Le prix repère n’est ni un plafond ni une offre à souscrire
La CRE le rappelle dans sa publication : ce repère « a un caractère indicatif ». Des offres de marché se situent en dessous, d’autres au-dessus, selon la stratégie d’achat de chaque fournisseur.
Deuxième confusion fréquente, celle entre la hausse du kilowattheure et celle de la facture. La première dépasse 8 % pour le chauffage, la seconde s’établit à 6,3 % parce que l’abonnement reste stable.
Troisième écueil : attendre la régularisation annuelle pour découvrir le changement. Les mensualités fixées en début de contrat ne suivent pas automatiquement le barème mensuel, et l’écart se rattrape en une seule fois.
Enfin, résilier un contrat à prix fixe en cours d’année n’est pas mécaniquement gagnant. Le prix garanti peut se révéler inférieur au repère d’octobre, et le quitter revient alors à payer plus cher.

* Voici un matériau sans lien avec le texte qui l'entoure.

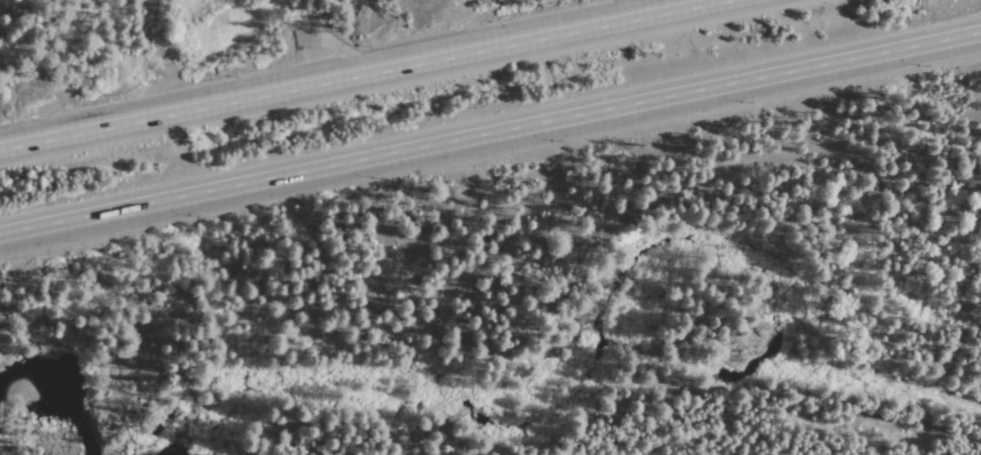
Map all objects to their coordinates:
road: (361, 74)
road: (490, 135)
road: (180, 154)
river: (617, 301)
river: (217, 396)
river: (9, 397)
river: (934, 401)
river: (71, 404)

Environ 120 € de plus sur l’année 2026 que sur 2025
La hausse d’octobre pèse en moyenne 5,28 € TTC sur la facture du mois pour un client au prix repère, selon l’estimation publiée par le régulateur.
Sur l’ensemble de l’exercice, la CRE anticipe une facture annuelle 2026 supérieure d’environ 10 % à celle de 2025, soit de l’ordre de 120 €.
La saison de chauffe s’ouvre dans les semaines qui suivent, période où le poste gaz pèse le plus lourd dans le budget d’un logement. Les ménages qui engagent des travaux peuvent vérifier quels travaux ne sont plus éligibles à MaPrimeRénov’ et à quelles conditions la TVA à 5,5 % s’applique sur le devis. L’ensemble des démarches est réuni dans notre guide logement et immobilier 2026.
Sources : Commission de régulation de l’énergie, prix repère de vente de gaz naturel à destination des clients résidentiels, barème du 1er octobre 2026 arrêté le 10 septembre 2026 ; Commission de régulation de l’énergie, publication mensuelle du prix repère depuis la fin du tarif réglementé de vente de gaz le 30 juin 2023 ; médiateur national de l’énergie, comparateur d’offres.